And the ride continues! Yours too, I am sure. With each new day comes new insights, and with each insight a new learning, and with each learning an inspiration, and with each inspiration acted on, a new chapter unfolds. If the chain is unbroken, one can move from new day dawning to transformational change very quickly. Few of us do it that way though. We think. Way too much.
Thinking is great for tangible problem-solving, but life doesn’t usually follow such logic.
“You cannot solve a problem from the same consciousness that created it. You must learn to see the world anew.”
Einstein. How right he was.
And that is the hallmark of transformation, is it not? Seeing the world anew… and putting judgment, interpretations, biases, and the like, aside long enough to allow seeing it anew. When you see the world anew, your reality is changed. When your reality is changed, you are transformed. Plain and simple.
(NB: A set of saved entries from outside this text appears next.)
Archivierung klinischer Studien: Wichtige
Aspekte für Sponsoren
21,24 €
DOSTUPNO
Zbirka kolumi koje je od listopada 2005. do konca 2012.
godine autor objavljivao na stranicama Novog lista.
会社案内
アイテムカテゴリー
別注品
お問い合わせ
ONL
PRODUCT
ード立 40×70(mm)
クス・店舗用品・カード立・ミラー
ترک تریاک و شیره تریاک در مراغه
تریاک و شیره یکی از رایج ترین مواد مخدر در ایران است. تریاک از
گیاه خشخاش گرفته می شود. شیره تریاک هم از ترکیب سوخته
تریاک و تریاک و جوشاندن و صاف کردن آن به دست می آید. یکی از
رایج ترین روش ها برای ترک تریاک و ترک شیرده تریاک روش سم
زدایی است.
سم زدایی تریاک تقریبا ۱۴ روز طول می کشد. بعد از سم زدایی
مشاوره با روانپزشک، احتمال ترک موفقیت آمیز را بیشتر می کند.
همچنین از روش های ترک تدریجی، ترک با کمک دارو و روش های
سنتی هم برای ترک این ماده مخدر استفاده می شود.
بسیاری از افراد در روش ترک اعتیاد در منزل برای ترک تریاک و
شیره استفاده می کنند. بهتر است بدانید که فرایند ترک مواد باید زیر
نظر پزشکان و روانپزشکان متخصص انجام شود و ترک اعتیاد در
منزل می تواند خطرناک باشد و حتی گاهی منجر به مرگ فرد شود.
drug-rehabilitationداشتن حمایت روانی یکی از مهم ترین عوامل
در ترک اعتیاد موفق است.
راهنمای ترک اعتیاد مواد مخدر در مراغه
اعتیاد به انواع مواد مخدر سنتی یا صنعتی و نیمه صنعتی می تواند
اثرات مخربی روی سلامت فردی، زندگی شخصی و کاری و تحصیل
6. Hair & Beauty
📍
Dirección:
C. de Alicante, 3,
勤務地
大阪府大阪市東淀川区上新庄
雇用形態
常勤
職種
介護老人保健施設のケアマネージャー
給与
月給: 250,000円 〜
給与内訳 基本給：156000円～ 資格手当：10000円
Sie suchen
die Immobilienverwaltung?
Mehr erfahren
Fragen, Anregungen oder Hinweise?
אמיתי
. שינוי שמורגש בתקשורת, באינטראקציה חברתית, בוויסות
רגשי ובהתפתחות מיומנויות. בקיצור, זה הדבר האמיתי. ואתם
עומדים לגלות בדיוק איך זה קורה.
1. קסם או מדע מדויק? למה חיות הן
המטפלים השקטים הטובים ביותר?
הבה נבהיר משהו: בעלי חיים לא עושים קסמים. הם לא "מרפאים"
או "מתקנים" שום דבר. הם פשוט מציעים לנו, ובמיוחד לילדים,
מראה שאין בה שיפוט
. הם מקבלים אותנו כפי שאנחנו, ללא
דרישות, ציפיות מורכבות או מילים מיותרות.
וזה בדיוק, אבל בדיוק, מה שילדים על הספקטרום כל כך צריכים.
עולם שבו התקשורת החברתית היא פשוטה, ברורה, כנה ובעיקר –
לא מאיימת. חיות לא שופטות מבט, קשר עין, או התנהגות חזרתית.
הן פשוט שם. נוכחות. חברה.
How many of us, in the midst of transition, long for or even try hard to put things back they way they were? “When I get back to my old self, everything will be okay!” But that’s not the point, is it? Do you really believe that the Universe, God, your Higher Self would put you through the ringer just so you could get back to the way things were? Why?
For transition to lead to transformation, you must let go of the old and trust that what is on it’s way to becoming is so much more than what is left behind. You must understand that the uncertainly, darkness, pain – whatever your experience – is worth so much more to you if you endure it and learn from it and find the inspiration in it, than if you were to circumvent it.
The first step in transformation is An Ending. Of something. Anything. Endings happen all the time in our lives. They throw us into transition. And if and anding is important enough to you, a transformational process begins.
The second step in transformation is really more a place than a step. It has been called The Neutral Zone. I wrote my dissertation on it. It’s part release and part hell. No need to mince words. It is often experienced as a dark place, with the light at then end of the tunnel elusive indeed. But the light does exist, and no one can go there with you to help you find it. It’s about moving along to the tune of the inspirations that come, putting the “rational” mind and its fears aside. It’s about trudging along fueled by the knowing that the point is to walk forward rather than to try to put things back the way they were.
And the third step in transformation is A New Beginning. Oftentimes one finds that in this new place they have indeed returned to old things… but in a new way. As a new person. Transformed. A teacher may become a seminar leader or a writer. An Olympian may become a trainer. An immigration clerk might find themselves using their skills to teach ESL. Returning to old things in a new way is the hallmark of successful transformation. The problem has been solved… with a higher level of consciousness than created it. With a consciousness borne of the transformation process.
There is nothing easy about transformation, but with certainty you will experience transitions that are intended to bring the opportunity for transformation upon you. It is the way of life. Things end. They always will. But with each ending comes not a need to feel powerful and to conquer and overcome it, but a chance to embrace it, to be proactive, to be empowered, and to come through it a changed person in ways that you will be thankful for having endured it. A new beginning. That is always a possible outcome; indeed it is the intended outcome. I believe that endings and transitions exist for no other purpose than to offer transformation.
Why not choose it?
As for me, I have returned to my full time coaching, writing, and playing practice. Changed? Absolutely. Doing it in a new way? You bet! The happier for the experiences that have led me back here? Wouldn’t trade them for any other. And as is always the case in the perfect unfoldings of Divine Order, not a moment too soon… or too late.